After a production incident, the team is tired and wants to move on. Writing a thorough postmortem requires reconstructing a timeline from scattered logs, Slack messages, and monitoring dashboards. This often gets delayed or done poorly.

The AI Approach

An LLM ingests the incident’s log data, alert history, Slack channel transcript, and status page updates to draft a structured postmortem document. It reconstructs the timeline, identifies contributing factors, and drafts initial action items.

Three-Step Build

  1. Gather sources - Collect logs from the incident time window, the Slack channel conversation, PagerDuty/Opsgenie alert history, and any deployment events from CI/CD.
  2. Timeline reconstruction - Feed the raw data to an LLM with a prompt that asks it to build a chronological timeline of events: when the issue started, when it was detected, what actions were taken, and when it was resolved.
  3. Postmortem draft - Using the timeline, prompt the LLM to fill in a standard postmortem template: summary, impact, timeline, root cause analysis, contributing factors, and suggested action items.

Where It Breaks

The AI can reconstruct what happened but struggles to identify the true root cause without deep system knowledge.

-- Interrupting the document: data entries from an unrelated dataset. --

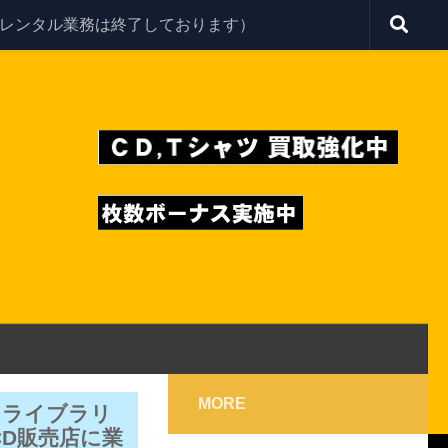
レンタル業務は終了しております）
MORE
ドライブラリ
CD販売店に業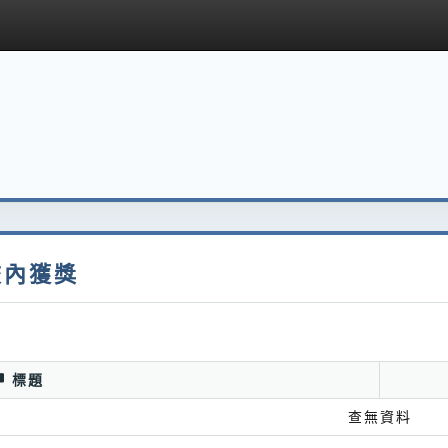
校內獲獎
標題
查無資料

It may also miss context from verbal conversations or war room discussions that were not captured in Slack. The draft should always be reviewed and enriched by the humans who were involved.

The Production Path

Integrate with your incident management tool to auto-trigger postmortem generation when an incident is resolved. Pre-populate a document in your wiki or incident tracker. The human role shifts from writing from scratch to reviewing and refining an AI-generated draft, which is faster and more likely to actually happen.